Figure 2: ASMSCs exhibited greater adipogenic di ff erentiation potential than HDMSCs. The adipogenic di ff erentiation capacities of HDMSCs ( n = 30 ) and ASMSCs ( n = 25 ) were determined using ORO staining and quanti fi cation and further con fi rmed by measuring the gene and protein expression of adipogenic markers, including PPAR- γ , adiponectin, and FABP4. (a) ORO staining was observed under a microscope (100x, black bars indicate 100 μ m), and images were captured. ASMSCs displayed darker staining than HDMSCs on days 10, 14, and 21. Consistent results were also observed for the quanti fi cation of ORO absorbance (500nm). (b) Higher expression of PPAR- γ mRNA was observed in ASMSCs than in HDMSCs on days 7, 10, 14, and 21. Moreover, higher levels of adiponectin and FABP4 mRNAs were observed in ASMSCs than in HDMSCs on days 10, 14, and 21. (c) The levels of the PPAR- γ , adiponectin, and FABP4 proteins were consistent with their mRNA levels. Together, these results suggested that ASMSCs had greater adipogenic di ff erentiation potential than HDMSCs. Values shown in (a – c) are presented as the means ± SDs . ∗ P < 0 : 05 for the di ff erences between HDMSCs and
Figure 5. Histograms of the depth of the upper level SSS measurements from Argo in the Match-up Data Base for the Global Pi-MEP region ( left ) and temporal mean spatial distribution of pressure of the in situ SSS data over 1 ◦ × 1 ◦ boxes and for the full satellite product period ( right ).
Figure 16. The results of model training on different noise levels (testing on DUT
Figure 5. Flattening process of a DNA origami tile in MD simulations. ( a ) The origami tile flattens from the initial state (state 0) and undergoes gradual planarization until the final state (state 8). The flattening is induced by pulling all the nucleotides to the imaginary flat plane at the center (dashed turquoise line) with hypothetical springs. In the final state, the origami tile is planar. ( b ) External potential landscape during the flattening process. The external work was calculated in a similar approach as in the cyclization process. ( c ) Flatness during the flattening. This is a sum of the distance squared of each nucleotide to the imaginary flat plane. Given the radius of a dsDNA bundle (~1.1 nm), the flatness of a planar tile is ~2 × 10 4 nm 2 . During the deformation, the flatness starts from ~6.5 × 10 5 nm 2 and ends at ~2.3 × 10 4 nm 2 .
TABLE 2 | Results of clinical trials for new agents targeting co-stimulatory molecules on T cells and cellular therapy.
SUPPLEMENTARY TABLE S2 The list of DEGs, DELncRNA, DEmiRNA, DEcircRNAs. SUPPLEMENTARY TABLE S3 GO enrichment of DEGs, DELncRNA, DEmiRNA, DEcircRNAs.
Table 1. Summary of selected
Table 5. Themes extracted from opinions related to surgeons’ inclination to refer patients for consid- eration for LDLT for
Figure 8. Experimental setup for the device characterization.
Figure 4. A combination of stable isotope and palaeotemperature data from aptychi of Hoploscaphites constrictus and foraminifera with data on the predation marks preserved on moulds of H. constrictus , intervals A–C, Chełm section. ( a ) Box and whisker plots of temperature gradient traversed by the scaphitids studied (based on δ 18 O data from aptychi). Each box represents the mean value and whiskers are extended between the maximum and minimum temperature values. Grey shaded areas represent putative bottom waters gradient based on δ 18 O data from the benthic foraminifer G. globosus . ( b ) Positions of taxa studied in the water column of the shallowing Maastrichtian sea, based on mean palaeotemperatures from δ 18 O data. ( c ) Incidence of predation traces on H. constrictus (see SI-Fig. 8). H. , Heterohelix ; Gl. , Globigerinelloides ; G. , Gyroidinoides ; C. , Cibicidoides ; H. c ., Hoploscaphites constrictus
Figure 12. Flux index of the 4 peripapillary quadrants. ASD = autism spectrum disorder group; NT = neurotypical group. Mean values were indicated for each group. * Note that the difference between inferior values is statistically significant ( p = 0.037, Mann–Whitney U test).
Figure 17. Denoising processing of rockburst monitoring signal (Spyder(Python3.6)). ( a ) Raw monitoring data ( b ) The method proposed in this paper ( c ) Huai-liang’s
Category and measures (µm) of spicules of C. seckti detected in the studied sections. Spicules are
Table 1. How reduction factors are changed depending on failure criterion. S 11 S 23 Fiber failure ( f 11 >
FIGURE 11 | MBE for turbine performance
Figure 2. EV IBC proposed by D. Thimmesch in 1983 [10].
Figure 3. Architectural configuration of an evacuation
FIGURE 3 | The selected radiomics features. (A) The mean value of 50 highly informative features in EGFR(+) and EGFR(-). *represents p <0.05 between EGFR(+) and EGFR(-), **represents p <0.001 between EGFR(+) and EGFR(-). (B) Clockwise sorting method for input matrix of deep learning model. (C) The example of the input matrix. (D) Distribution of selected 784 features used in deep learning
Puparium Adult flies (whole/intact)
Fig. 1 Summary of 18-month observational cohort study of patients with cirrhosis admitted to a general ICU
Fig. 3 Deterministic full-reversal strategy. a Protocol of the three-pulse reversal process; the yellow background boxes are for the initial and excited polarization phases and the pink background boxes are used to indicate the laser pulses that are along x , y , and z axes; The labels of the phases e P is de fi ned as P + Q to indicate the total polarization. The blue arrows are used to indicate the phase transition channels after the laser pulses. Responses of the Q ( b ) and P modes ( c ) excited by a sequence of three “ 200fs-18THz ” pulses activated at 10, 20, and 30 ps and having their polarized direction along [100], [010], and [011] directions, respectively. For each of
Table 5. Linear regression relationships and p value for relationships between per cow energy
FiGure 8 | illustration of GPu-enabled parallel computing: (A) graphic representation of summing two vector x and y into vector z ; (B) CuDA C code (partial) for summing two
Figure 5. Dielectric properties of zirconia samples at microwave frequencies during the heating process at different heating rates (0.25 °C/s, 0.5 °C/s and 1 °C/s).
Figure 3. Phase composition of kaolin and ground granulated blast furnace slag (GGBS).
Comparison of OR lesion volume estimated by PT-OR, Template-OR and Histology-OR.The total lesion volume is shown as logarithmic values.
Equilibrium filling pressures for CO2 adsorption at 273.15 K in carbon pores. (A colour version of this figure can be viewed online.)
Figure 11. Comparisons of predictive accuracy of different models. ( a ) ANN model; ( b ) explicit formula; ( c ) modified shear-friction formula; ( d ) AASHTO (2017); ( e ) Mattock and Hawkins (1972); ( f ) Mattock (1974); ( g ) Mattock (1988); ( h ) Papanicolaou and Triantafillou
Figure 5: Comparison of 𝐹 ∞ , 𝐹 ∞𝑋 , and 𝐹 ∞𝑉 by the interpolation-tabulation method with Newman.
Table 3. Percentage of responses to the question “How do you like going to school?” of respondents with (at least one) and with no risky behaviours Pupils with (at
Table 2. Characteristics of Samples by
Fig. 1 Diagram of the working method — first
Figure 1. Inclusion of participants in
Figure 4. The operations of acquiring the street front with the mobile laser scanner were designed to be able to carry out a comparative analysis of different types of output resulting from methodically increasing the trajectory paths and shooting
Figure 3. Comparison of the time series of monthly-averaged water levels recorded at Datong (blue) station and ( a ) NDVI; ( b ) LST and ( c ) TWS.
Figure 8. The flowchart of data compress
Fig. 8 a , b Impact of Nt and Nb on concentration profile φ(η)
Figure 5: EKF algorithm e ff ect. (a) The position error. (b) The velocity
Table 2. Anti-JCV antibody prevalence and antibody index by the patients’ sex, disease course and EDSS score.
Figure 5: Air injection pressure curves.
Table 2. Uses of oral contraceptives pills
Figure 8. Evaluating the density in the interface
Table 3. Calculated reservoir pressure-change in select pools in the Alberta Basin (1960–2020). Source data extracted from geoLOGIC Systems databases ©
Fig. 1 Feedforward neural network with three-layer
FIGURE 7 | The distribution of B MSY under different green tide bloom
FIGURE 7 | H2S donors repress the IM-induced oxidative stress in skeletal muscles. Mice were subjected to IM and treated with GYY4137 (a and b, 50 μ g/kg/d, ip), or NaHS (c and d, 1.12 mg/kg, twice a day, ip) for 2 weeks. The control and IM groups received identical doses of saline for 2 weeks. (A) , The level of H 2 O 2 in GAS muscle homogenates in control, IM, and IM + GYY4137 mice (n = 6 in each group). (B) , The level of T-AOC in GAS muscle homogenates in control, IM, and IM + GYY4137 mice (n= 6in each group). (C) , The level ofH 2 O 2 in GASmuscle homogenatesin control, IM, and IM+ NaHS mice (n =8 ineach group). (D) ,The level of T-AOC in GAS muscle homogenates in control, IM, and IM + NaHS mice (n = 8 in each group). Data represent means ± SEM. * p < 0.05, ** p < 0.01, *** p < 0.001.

WHAT IS NEEDED >>
In the listing, count every line holding the word "proposed"; answer with the count alone.

TASK RESPONSE >>
2